- Selected passage:
----

However, the regular BISP would be expanded through Ehsas Emergency Cash and unconditional cash transfer programmes to Rs316bn this year to cover nine million families.

Under the LoI, the government would “remain committed to ensuring monetary and financial stability by maintaining a market-determined exchange rate, lowering inflation towards the target, and rebuilding foreign exchange reserves”.

Over the next couple of months, the Ministry of Finance would seek about Rs150bn worth of fresh revenue measures to make up for some reversals in taxation and untargeted increase in expenditures.

The schedule of actions in this direction would be “continued commitment to a market-determined exchange rate and external stability”. The government reported that external conditions had become precarious in recent months, on the back of high uncertainty, a large terms-of-trade shock, and persistently large current account deficits.

Read: Up the IMF creek

The strong demand for foreign exchange from external debt repayments and imports put pressure on the exchange rate, which depreciated by over 33pc between end-December 2021 and end-July, while reserves have fallen to below 1.5 months of imports.

----

(Dataset entries)
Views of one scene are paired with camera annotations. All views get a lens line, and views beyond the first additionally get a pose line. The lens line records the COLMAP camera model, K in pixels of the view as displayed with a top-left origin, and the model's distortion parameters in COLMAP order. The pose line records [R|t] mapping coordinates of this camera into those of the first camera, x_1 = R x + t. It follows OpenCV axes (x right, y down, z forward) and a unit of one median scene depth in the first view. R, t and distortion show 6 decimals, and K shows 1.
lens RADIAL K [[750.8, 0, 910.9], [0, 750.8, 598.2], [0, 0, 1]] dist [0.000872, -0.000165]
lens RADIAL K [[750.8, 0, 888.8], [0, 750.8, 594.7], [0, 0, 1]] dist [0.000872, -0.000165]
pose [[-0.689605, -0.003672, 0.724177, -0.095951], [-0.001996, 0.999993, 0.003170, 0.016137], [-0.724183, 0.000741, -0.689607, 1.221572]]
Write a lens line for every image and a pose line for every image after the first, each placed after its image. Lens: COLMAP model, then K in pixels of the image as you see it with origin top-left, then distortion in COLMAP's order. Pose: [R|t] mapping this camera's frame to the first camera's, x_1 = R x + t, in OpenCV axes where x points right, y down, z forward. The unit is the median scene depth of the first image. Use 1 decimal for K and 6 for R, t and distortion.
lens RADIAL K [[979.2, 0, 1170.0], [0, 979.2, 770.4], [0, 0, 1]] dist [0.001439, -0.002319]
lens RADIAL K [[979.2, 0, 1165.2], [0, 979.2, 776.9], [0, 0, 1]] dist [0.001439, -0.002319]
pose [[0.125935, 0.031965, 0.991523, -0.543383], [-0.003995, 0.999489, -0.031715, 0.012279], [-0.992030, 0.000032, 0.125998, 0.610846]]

----

- Task to complete: According to the excerpt on the government's fiscal and exchange-rate measures, by what means would the government ensure monetary and financial stability under the LoI? List them all.

- Exercise response:
- Maintaining a market-determined exchange rate
- Lowering inflation towards the target
- Rebuilding foreign exchange reserves